__What to do__.
Write out every line of text in the listing below word for word, leaving out the pictures.

__Provided information__.
|---|

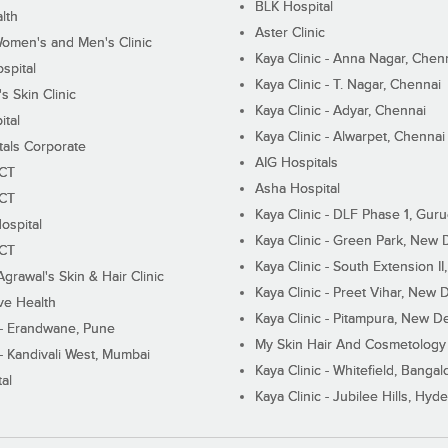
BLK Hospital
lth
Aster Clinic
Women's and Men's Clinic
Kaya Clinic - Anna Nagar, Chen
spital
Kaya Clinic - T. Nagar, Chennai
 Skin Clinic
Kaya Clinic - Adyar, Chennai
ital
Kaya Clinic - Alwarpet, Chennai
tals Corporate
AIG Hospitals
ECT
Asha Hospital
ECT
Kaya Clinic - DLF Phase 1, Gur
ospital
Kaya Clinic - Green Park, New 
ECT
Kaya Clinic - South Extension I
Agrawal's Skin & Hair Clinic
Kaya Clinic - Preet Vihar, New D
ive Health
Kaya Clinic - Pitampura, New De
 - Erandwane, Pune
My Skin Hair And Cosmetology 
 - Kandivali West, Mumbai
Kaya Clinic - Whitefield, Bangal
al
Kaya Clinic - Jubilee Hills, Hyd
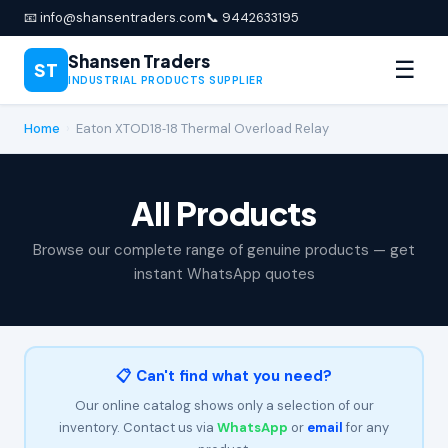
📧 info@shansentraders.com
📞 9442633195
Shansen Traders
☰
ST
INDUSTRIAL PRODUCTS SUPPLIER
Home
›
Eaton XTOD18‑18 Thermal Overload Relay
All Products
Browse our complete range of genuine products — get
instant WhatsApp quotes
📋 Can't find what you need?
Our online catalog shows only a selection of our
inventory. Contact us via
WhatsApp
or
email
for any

|---|

__Solution to this task__.
BLK Hospital
lth
Aster Clinic
Women's and Men's Clinic
Kaya Clinic - Anna Nagar, Chen
spital
Kaya Clinic - T. Nagar, Chennai
 Skin Clinic
Kaya Clinic - Adyar, Chennai
ital
Kaya Clinic - Alwarpet, Chennai
tals Corporate
AIG Hospitals
ECT
Asha Hospital
ECT
Kaya Clinic - DLF Phase 1, Gur
ospital
Kaya Clinic - Green Park, New 
ECT
Kaya Clinic - South Extension I
Agrawal's Skin & Hair Clinic
Kaya Clinic - Preet Vihar, New D
ive Health
Kaya Clinic - Pitampura, New De
 - Erandwane, Pune
My Skin Hair And Cosmetology 
 - Kandivali West, Mumbai
Kaya Clinic - Whitefield, Bangal
al
Kaya Clinic - Jubilee Hills, Hyd
📧 info@shansentraders.com
📞 9442633195
Shansen Traders
☰
ST
INDUSTRIAL PRODUCTS SUPPLIER
Home
›
Eaton XTOD18‑18 Thermal Overload Relay
All Products
Browse our complete range of genuine products — get
instant WhatsApp quotes
📋 Can't find what you need?
Our online catalog shows only a selection of our
inventory. Contact us via
WhatsApp
or
email
for any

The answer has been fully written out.